------ Text segment ------

Wireless-network-quality prediction and estimation technology executes deep learning on the basis of information obtained from wireless sensing and visualization technology to predict and estimate the quality of wireless communication, which changes from moment to moment in accordance with the surrounding environment and terminal position [10], thereby facilitating proactive optimization on the basis of future conditions (Fig. 4). The quality of wireless communication is affected by the radio-propagation environment between transmitters and receivers and varies in accordance with the usage conditions (resource availability) of the wireless communication system. Since these conditions change from time to time, this prediction and estimation of wireless communication quality is not easy to do. With the above-mentioned wireless sensing and visualization technology, it is possible to ascertain and visualize the status of wireless communication in multiple dimensions on the basis of information collected from various devices and ascertain and visualize the real-world conditions surrounding wireless devices that affect the quality of radio communication. As a result, it should be possible to predict and estimate communication-quality parameters for each location, time period, and radio communication method with unprecedented accuracy. This will make it possible to make advance network-environment preparations in accordance with application requirements, avoid deterioration of communication quality and breaks in communication, and automatically select networks to connect to. Our aim is to provide proactive communication services that always deliver high quality of experience and quality of service.


Fig. 4. Prediction ¡Ý Wireless-network-quality prediction and estimation.

We have conducted demonstration trials to predict the quality of communication between a cellular system and broadband wireless access in the control of self-driving agricultural machinery, which was able to execute network switching control to connect to a suitable network while continuing to provide the required communication quality [10]. We are currently investigating the enhancement of techniques for predicting and estimating the quality of general-purpose wireless networks by combining the various types of information mentioned above.

------

→ Stated goal: In the passage on wireless-network-quality prediction, what kind of machinery was controlled in the demonstration trials? The listing after this point is separate material from the passage on wireless-network-quality prediction.

------ Listed records ------

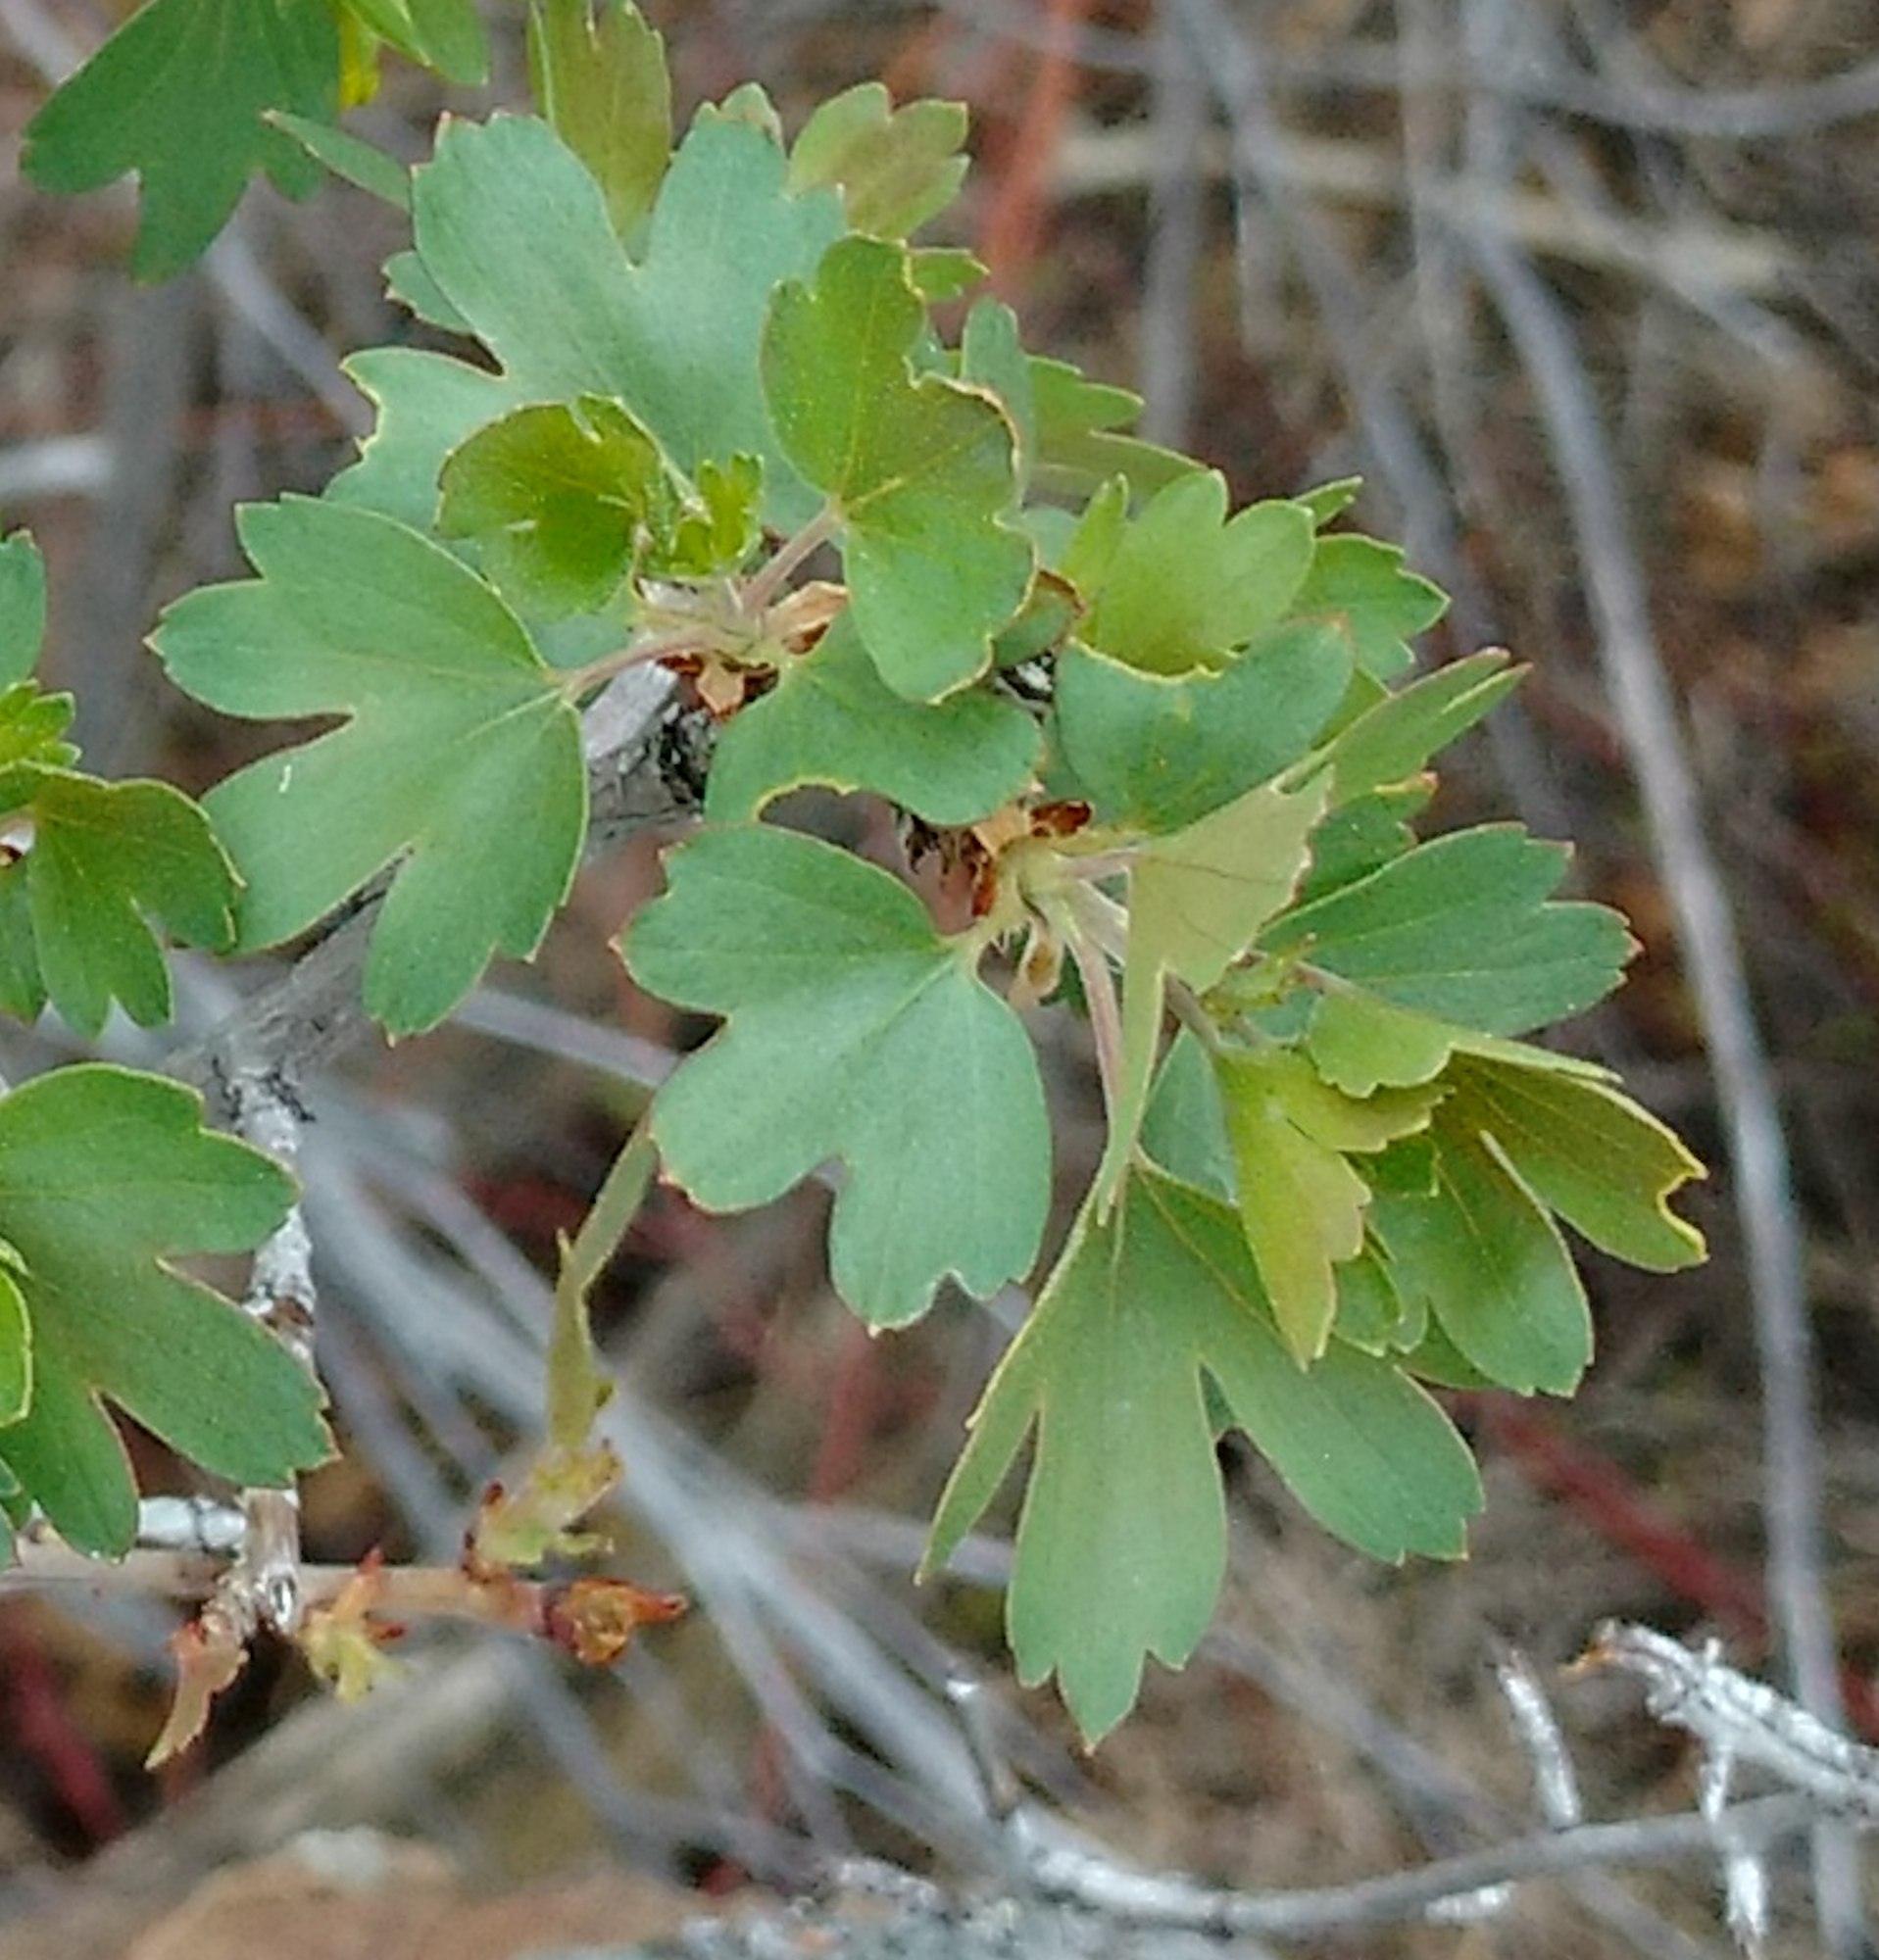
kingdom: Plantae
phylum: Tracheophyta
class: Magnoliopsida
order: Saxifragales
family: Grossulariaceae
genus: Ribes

------

→ Result: Self-driving agricultural machinery.